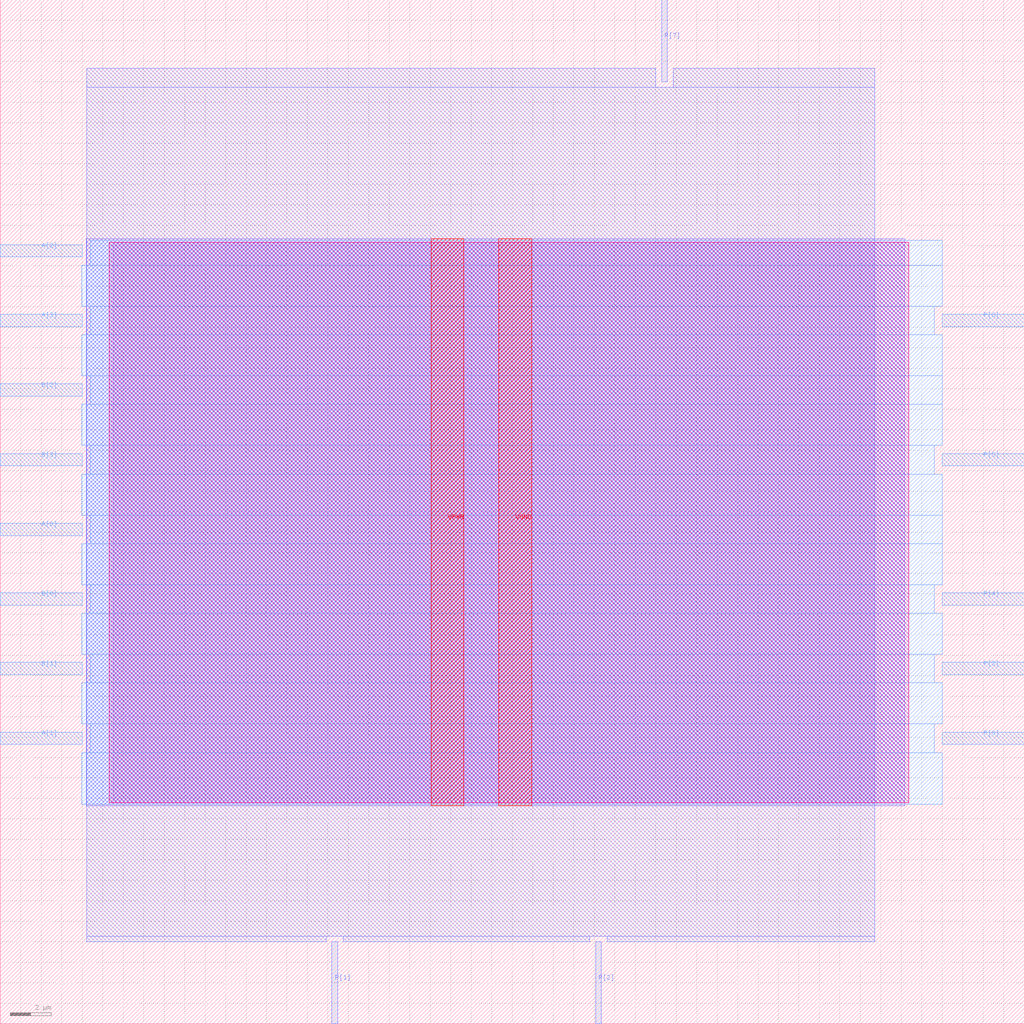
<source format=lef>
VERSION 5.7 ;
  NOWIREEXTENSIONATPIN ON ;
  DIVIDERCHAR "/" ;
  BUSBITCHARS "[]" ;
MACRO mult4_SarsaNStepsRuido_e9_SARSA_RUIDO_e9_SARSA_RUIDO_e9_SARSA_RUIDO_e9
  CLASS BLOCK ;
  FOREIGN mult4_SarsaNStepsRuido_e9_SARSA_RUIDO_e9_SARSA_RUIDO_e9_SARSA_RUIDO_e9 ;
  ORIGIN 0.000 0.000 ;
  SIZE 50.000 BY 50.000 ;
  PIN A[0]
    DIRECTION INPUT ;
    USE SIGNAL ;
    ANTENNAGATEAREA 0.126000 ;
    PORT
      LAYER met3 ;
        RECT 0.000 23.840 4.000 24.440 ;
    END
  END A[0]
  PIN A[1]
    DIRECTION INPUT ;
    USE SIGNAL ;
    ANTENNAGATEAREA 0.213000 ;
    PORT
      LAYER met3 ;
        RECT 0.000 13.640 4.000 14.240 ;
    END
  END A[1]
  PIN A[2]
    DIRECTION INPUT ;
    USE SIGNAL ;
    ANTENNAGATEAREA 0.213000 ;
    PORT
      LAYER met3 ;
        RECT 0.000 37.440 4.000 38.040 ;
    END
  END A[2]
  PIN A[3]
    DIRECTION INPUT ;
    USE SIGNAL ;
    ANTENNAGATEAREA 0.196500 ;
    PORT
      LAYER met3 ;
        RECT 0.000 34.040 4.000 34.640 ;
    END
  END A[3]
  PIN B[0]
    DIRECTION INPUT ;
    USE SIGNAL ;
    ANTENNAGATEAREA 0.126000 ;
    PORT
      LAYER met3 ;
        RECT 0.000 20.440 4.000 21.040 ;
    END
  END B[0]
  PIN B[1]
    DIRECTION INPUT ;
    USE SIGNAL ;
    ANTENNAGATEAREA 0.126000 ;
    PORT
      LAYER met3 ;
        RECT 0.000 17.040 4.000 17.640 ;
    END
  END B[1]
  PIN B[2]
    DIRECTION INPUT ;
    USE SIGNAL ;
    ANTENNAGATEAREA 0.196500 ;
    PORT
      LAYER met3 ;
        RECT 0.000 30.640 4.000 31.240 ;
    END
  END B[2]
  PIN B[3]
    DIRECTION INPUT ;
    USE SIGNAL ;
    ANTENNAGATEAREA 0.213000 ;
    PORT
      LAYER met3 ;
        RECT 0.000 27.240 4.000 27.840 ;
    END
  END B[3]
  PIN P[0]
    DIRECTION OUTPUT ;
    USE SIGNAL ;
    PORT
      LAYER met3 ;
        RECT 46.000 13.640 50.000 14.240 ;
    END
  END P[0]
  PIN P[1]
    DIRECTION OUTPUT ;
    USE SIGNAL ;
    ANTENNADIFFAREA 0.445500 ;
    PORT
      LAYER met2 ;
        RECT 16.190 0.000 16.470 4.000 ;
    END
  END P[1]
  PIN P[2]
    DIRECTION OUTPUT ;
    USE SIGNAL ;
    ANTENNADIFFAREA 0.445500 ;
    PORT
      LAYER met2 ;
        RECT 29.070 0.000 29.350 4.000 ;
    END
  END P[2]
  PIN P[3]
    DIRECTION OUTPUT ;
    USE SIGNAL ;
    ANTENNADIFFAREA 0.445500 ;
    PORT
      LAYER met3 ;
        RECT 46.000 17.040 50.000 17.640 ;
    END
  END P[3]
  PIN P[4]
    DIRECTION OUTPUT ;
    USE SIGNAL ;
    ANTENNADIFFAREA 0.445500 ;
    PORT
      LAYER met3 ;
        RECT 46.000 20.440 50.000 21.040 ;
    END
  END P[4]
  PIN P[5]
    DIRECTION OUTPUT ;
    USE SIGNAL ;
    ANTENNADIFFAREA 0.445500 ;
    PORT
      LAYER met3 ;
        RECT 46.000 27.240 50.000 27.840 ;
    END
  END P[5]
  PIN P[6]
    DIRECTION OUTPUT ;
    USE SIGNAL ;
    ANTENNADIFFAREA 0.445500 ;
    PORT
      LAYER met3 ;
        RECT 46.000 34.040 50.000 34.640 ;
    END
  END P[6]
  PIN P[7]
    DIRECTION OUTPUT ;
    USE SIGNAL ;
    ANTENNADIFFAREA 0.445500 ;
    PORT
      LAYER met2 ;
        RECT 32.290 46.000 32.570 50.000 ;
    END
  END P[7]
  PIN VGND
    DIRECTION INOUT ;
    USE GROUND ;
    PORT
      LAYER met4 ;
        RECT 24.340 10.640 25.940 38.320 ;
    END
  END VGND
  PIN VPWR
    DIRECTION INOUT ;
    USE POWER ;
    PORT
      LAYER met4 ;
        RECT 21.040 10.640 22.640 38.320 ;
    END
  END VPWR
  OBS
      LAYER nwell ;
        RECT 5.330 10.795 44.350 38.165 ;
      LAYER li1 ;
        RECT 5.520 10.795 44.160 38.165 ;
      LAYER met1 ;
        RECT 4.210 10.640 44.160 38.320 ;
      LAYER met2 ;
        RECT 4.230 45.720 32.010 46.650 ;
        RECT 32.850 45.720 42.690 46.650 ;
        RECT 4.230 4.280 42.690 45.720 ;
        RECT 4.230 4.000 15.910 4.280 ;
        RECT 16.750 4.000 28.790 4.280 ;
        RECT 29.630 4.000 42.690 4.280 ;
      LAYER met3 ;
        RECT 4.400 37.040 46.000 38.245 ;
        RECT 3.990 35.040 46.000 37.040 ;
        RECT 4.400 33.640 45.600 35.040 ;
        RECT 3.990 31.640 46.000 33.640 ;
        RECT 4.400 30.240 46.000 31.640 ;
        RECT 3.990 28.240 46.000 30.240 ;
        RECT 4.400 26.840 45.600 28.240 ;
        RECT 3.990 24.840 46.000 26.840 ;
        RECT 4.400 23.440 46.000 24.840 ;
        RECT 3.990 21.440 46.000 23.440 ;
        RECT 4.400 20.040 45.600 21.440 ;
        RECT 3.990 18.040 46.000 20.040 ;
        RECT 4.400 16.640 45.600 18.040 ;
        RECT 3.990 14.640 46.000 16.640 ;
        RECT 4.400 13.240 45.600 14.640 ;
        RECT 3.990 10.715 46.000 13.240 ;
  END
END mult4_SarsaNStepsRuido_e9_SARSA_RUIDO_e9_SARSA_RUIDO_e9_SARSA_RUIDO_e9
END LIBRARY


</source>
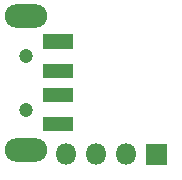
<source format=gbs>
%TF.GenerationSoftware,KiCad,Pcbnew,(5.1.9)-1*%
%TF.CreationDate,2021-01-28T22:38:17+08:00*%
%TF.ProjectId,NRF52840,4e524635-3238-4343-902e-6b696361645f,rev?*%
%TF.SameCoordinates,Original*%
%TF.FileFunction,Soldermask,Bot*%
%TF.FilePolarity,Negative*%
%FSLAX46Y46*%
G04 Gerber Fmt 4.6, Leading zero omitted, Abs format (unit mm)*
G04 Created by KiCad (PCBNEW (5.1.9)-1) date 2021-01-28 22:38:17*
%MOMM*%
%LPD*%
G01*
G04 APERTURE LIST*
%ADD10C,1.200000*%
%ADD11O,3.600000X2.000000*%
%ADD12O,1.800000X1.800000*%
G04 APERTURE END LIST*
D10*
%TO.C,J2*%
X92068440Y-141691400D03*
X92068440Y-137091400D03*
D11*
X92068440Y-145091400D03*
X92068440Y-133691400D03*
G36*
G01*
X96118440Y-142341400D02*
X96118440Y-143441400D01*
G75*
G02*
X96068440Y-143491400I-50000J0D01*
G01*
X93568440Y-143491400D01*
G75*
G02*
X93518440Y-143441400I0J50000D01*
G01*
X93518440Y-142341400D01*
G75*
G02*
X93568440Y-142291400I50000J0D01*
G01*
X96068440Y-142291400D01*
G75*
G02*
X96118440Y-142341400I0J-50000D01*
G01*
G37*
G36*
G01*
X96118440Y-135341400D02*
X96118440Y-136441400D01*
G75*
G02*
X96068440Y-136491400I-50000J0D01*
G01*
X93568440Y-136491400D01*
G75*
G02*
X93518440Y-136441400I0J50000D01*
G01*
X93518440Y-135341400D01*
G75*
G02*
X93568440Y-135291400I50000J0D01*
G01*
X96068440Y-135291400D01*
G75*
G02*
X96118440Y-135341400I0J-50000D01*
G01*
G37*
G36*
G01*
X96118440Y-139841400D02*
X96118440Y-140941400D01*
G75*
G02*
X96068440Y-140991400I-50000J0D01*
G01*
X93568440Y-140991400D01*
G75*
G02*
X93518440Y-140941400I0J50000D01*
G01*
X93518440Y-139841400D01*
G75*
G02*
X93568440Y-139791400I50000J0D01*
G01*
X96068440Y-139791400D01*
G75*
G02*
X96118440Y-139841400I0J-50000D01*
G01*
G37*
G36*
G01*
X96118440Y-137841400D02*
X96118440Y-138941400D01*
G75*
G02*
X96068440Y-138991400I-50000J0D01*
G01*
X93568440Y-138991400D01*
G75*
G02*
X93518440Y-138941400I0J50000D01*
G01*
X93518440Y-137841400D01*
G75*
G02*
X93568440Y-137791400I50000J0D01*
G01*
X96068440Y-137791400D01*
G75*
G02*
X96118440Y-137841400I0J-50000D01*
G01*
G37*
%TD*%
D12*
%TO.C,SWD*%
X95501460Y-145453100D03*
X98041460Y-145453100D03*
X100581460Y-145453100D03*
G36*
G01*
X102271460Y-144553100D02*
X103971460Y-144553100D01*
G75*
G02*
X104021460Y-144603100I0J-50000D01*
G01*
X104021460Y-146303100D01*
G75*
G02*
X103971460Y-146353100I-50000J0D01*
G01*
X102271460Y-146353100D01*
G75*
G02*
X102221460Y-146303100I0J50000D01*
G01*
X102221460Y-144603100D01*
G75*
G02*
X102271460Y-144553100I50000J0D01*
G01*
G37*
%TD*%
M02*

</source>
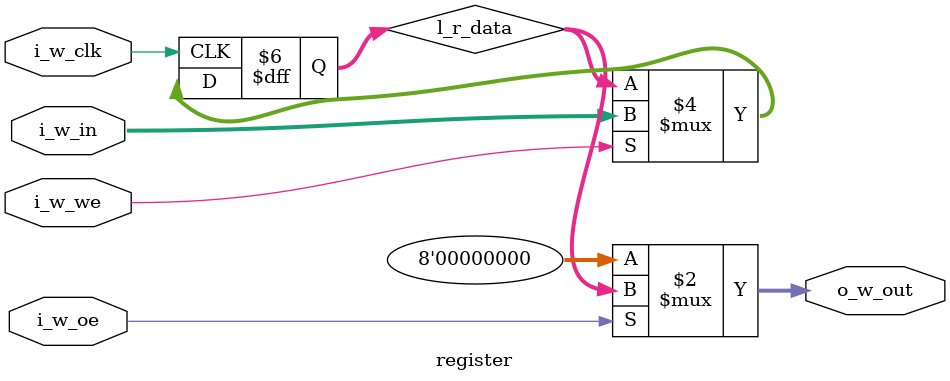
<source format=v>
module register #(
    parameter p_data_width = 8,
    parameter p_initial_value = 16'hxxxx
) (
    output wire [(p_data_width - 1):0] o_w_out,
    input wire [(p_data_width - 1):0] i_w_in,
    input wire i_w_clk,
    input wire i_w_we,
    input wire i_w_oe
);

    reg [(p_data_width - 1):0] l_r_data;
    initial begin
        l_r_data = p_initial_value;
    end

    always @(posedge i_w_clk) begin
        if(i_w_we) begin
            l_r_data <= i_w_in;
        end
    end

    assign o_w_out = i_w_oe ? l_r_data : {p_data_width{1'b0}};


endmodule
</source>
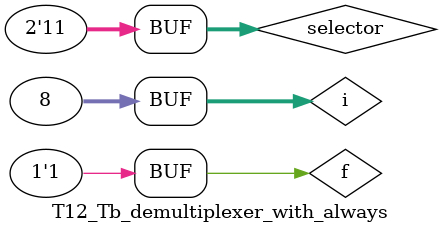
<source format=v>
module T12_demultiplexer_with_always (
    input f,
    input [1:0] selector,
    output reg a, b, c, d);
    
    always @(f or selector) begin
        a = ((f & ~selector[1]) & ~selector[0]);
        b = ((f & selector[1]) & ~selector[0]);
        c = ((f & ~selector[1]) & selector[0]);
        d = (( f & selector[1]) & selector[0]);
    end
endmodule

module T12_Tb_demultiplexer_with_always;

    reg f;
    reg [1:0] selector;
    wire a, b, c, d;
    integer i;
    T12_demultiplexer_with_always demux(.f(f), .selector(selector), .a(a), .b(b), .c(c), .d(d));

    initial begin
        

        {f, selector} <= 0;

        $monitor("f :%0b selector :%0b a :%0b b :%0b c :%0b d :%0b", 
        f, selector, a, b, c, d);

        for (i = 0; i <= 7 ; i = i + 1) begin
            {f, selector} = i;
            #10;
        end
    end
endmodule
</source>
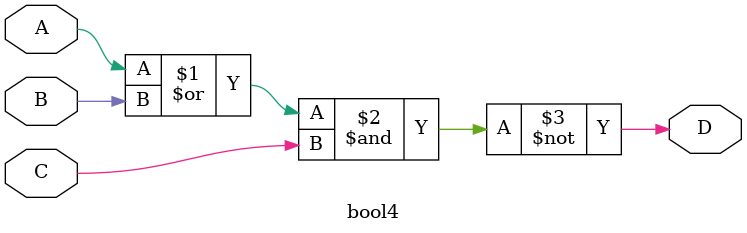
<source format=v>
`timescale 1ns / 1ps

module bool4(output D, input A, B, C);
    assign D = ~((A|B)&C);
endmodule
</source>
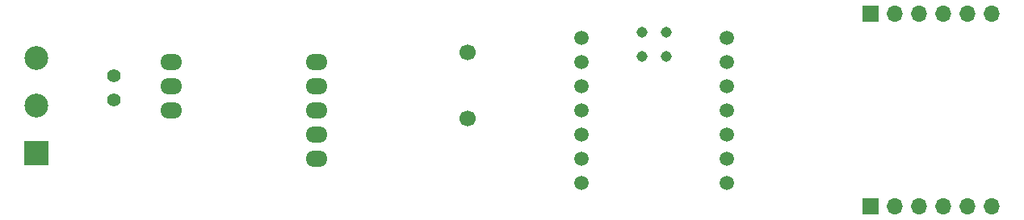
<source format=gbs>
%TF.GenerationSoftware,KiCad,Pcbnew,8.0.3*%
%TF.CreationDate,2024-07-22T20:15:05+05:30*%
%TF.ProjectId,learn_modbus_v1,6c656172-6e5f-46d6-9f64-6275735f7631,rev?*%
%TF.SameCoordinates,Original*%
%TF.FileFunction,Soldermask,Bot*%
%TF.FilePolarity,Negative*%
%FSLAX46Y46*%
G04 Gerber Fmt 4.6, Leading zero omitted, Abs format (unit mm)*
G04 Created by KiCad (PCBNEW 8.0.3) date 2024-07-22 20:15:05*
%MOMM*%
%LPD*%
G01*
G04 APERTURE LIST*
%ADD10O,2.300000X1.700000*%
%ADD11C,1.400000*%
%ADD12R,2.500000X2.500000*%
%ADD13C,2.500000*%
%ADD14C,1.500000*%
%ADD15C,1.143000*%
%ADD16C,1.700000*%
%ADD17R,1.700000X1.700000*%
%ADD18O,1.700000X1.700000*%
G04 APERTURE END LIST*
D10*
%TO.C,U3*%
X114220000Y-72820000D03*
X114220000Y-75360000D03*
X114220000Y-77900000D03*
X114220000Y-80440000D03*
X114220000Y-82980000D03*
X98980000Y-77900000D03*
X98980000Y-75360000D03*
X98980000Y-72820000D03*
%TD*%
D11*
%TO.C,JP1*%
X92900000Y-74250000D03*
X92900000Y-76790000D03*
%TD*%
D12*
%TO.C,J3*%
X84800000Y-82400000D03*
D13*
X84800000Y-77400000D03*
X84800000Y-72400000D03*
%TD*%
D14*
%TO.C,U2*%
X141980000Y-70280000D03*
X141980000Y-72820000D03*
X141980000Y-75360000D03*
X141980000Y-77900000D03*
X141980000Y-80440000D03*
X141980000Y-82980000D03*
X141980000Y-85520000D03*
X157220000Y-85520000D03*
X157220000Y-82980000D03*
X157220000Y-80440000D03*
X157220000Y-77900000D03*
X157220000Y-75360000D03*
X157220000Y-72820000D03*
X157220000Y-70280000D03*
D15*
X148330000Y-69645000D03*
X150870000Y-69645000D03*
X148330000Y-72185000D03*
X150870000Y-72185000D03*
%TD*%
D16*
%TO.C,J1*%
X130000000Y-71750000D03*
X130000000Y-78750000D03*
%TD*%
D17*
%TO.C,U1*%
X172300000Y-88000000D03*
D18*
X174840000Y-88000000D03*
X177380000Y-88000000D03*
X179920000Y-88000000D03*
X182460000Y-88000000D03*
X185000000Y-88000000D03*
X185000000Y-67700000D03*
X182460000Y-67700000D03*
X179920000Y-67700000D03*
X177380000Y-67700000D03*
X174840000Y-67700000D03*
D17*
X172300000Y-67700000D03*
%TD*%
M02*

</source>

****************

- **Task instructions**:
For the word "GenerationSoftware", find every line in the data that holds it and copy that line.

- **Output for this exercise**:
%TF.GenerationSoftware,KiCad,Pcbnew,(5.1.9)-1*%
%TF.GenerationSoftware,KiCad,Pcbnew,8.0.3*%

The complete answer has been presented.